522Existential timeoutThe pre-tokeniser failed to locate meaning.

#Rate limits

During alpha we enforce a soft limit of 100 requests per minute per key. Bursts up to 500 are permitted if accompanied by a compelling reason, submitted in the X-Reason header.

X-Reason: writing a compiler for my girlfriend's birthday

Rate limit state is exposed via response headers:

X-RateLimit-Limit: 100
X-RateLimit-Remaining: 94
X-RateLimit-Reset: 1776636492

#SDKs

Python

pythonfrom tokenscript import Tokenscript

ts = Tokenscript(api_key="tsk_live_...")

result = ts.tokenise(
    input="Write English, get vectorized-tokens.",
    target="cl100k_base",
)

print(result.tokens)
# ['Write', ' English', ',', ' get', ' vector', 'ized', '-', 'tok', 'ens', '.']

Node / TypeScript

typescriptimport { Tokenscript } from "@tokenscript/sdk";

const ts = new Tokenscript({ apiKey: process.env.TOKENSCRIPT_API_KEY! });

const result = await ts.tokenise({
  input: "Write English, get vectorized-tokens.",
  target: "cl100k_base",
});

console.log(result.tokens);

curl

See Quickstart. curl is, always has been, and will always be, fully supported.

#Constants

These values are stable across the lifetime of the /v1 API. We will publish a changelog entry if any of them move.

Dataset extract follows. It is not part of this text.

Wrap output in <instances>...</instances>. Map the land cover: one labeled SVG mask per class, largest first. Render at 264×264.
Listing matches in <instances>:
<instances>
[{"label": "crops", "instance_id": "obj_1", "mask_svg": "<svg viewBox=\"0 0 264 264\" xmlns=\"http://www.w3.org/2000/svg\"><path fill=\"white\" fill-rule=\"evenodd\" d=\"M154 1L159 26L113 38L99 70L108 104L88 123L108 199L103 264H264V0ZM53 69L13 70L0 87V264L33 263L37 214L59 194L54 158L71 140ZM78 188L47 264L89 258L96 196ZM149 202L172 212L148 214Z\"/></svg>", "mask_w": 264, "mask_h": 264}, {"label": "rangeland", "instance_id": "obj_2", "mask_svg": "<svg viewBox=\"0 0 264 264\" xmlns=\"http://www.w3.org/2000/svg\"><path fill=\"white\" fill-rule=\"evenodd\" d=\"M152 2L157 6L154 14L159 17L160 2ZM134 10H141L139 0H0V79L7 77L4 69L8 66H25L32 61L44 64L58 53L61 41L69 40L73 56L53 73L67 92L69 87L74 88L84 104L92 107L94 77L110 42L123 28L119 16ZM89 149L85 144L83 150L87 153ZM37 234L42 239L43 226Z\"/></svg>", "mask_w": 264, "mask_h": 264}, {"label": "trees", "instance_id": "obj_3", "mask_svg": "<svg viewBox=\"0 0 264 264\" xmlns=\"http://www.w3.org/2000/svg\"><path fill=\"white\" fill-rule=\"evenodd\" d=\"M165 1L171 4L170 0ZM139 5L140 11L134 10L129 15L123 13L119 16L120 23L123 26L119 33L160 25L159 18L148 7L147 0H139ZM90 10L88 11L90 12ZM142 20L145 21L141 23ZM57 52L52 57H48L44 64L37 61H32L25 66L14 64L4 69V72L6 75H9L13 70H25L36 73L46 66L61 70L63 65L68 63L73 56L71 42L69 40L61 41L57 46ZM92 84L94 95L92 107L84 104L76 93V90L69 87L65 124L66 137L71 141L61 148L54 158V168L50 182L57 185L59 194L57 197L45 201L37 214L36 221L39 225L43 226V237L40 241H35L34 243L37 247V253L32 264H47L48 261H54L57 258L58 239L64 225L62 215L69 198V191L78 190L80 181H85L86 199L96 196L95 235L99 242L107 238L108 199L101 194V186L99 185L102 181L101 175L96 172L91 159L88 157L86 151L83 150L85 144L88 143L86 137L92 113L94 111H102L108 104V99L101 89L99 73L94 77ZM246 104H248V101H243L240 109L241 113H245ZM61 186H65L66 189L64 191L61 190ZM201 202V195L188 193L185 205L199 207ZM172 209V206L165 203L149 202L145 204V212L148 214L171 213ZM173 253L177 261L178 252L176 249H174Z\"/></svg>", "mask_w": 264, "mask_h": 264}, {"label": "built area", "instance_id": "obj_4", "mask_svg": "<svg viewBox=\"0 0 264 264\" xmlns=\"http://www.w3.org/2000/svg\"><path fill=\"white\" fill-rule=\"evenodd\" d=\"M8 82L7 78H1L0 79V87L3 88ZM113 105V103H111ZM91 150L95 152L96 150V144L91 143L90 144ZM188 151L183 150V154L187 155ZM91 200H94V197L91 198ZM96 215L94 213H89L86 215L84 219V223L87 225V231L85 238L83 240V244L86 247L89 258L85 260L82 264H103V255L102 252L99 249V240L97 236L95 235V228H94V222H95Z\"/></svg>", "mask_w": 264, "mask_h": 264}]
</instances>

MAX_INPUT_BYTES = 1_048_576
MAX_TOKENS_PER_REQUEST = 131_072
VECTOR_DIM = 1536
VECTOR_DTYPE = "float32"
KEY_PREFIX_LIVE = "tsk_live_"
KEY_PREFIX_TEST = "tsk_test_"
SCRIPT_TTL_DAYS = 30
MEANING_COEFFICIENT = 1.0
Note MEANING_COEFFICIENT is currently hardcoded and cannot be tuned from the client. We are tracking the request to expose it on issue #42.

#Webhooks

Tokenscript can POST events to a URL of your choosing when interesting things happen (tokenise.completed, script.expired, waitlist.joined). Events are signed with HMAC-SHA256 using your webhook secret.

httpPOST /hooks/tokenscript HTTP/1.1
Host: your-app.example.com
Tokenscript-Signature: t=1776636492,v1=5c4f9...
Content-Type: application/json

{
  "id": "evt_01H9QXR…",
  "type": "waitlist.joined",
  "data": { "email": "[email protected]", "country": "US" }
}

Verify signatures like you would with any mature webhook product. Do not skip verification. We will find out.

#FAQ

Is Tokenscript a real product?

The waitlist endpoint is real and stores your email in production infrastructure. The /v1/* endpoints are, presently, performance art. Whether the two together constitute a product is a matter of some debate.

Will this improve my model's accuracy?

Almost certainly not. However, it will not hurt it, which is more than can be said for several well-funded alternatives.

Does pre-tokenisation compose with itself?

Yes. Tokenscript-of-tokenscript is a valid operation and returns the original tokenscript. We call this the idempotent clause. It is the only theorem we have proved.

Can I self-host?

Not yet. In the meantime, you can simulate self-hosting by writing a function def tokenise(s): return s.split() and calling it instead.

What happens if I use Tokenscript on a non-English input?

The input is politely returned unchanged. The Δ field will contain a small number reflecting our feelings.

Where is data stored?

Waitlist entries are stored in a globally-distributed key-value store. API logs, once we have an API, will be stored in us-west and eu-west. Nothing is stored forever except the memory of having read this page.

#Changelog

VersionDateNotes
0.0.1-alpha2026-04-19Initial public surface. Waitlist endpoint live. Docs published. Nothing else.
0.0.0The Before TimesConceived in a group chat. No code.